--- Text provided Enclosed Below ---

The pre-war Russian army possessed around 100 TOS-1s and deployed a significant number of them in its wider war on Ukraine. We know this because the Kremlin has made a point of showcasing the TOS-1s in its videos—and because Ukrainian missile teams have recorded videos of themselves knocking out several of the launchers and support vehicles.
At least five TOS-1s have fallen into Ukrainian hands, according to the analysts at the Oryx blog, who scour the media for documentation of wartime equipment losses. At least two of the ex-Russian TOS-1s were damaged at the time of their capture. The other three may have been in working condition.
It’s unclear how many rockets the Ukrainians captured alongside the launchers, but there apparently were enough for at least that one barrage. “As a retaliation, Ukraine used the recently captured Russian thermobaric systems TOS-1A … to annihilate the Russian attack formations near Izium city,” Kovalenko tweeted.

--- End of Enclosed Text provided ---
--- Dataset entries Enclosed Below ---

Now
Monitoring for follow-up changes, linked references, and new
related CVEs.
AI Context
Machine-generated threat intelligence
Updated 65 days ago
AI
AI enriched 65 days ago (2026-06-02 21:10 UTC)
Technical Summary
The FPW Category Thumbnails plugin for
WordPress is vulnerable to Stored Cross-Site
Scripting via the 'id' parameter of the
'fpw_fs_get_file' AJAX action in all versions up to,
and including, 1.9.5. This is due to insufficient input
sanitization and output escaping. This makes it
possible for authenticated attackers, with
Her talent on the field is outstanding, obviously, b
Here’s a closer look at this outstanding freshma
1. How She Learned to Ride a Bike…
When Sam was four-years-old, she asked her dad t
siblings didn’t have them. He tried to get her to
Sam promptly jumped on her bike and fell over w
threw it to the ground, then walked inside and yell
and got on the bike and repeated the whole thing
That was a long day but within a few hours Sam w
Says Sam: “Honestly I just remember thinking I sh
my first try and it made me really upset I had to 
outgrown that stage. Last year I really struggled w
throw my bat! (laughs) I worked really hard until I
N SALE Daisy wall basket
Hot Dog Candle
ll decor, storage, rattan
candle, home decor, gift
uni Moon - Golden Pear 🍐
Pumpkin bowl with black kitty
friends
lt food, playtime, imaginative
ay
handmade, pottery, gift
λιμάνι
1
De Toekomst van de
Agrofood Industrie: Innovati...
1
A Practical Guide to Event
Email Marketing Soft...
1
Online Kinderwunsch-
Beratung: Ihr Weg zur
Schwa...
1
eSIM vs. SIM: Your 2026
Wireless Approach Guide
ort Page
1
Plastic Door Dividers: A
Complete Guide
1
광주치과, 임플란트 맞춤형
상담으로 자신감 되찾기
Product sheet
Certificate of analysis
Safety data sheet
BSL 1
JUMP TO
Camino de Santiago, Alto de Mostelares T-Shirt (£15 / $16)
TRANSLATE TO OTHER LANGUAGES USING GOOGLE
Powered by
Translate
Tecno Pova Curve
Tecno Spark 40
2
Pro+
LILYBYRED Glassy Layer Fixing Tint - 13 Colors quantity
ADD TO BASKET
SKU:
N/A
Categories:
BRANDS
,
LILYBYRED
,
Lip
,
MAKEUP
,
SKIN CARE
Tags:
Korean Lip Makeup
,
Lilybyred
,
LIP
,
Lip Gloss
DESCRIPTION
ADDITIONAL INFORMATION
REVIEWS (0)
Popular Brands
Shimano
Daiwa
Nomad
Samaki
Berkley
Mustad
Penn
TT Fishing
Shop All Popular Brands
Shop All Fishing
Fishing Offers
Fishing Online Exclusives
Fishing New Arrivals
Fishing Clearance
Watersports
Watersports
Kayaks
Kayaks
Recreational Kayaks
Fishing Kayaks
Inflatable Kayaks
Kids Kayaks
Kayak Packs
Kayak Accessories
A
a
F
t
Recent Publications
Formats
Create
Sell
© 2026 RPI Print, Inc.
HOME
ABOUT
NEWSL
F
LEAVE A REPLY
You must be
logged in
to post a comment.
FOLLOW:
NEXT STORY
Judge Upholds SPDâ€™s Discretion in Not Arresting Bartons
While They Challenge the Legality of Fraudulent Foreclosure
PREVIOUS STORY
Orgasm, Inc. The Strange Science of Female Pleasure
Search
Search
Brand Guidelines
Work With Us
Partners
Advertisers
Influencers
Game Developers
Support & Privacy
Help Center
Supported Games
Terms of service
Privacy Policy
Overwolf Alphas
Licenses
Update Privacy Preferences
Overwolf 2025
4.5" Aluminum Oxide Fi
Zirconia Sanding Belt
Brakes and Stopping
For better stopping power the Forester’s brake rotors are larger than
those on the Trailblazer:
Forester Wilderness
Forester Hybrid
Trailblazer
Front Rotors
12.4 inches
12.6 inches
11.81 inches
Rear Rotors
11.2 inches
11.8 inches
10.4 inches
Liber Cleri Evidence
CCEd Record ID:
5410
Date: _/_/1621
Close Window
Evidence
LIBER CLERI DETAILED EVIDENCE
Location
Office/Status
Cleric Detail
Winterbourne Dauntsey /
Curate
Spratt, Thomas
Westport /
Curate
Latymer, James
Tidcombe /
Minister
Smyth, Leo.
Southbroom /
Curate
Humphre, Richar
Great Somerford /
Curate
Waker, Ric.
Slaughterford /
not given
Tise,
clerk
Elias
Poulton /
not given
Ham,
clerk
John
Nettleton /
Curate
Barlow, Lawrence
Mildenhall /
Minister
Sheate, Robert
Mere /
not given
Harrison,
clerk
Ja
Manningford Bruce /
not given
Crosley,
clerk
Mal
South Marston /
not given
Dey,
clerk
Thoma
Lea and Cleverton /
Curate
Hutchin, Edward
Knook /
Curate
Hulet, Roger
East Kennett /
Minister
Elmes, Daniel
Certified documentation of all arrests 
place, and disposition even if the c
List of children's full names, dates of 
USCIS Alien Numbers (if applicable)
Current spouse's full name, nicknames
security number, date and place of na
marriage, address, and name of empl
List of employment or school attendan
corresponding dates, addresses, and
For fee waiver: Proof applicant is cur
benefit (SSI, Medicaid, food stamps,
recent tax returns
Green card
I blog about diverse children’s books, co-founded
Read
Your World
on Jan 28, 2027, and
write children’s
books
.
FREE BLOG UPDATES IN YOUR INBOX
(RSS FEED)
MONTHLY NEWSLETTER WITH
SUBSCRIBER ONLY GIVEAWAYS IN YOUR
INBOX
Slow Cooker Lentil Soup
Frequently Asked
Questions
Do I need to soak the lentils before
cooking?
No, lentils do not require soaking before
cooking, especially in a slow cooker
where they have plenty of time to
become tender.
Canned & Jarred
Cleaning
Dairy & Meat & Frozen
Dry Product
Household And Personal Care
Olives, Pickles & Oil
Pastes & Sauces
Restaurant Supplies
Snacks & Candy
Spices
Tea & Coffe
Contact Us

--- End of Enclosed Dataset entries ---

Answer these questions from the TOS-1 text.
1. About how many TOS-1s did the Russian army have before the war?
2. According to the Oryx analysts, at least how many TOS-1s have fallen into Ukrainian hands?
3. Near which city did Kovalenko say Ukraine used the captured systems against Russian attack formations?

Result of this task ->
1. Around 100.
2. At least five.
3. Izium.